En villégiature dans cette région (natale) durant les vacances de Pâques dernières, je me suis rendu compte que le passage de Nice à Vintimille, ou plutôt de Menton à Vintimille, n’est pas aussi linéaire que cela.

Prenez les tunnels déjà, qui jalonnent la route perçant la roche côtière. Une unité européenne parfaite, et en tout cas bien rodée pour ces deux membres des origines, devrait nous donner des tunnels uniformes, gérés en commun. Et bien non ! A un moment donné de la route – et ça se passe en plein milieu de tunnel – la réalité française cède le pas à l’italienne. Brutalement, marqué par un trait droit, la peinture « beigeâtre » italienne laisse place à du béton brut côté français. Pas très jojo.
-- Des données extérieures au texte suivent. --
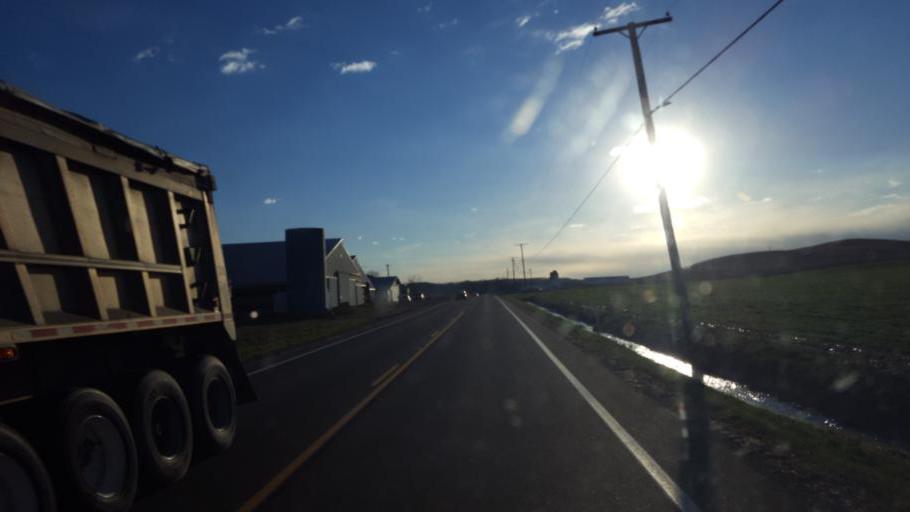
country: US
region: Ohio
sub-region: Ashland County
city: Loudonville
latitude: 40.6530
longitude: -82.2861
Quelle espèce de raison conduit chaque pays, régulièrement, à envoyer là-dessous deux équipes d’entretien différentes, repeignant ici les parois à leur manière, les nettoyant là à leur façon, etc. Plus simple encore : le changement de panneaux indicateurs (texte, langue et couleur différents) vous achève de saisir la culbute culturelle. Et parvenu au péage de Vintimille, ce n’est plus un policier en uniforme local, mais un jeune homme ou une jeune femme qui vous lance un mécanique « buongiorno » en vous réclamant votre droit de passage en euros. La matérialisation du passage d’un pays à un autre revêt donc, du moins du côté de Nice, cette double apparence : des tunnels peints différemment et un péage de compagnies autoroutières privées.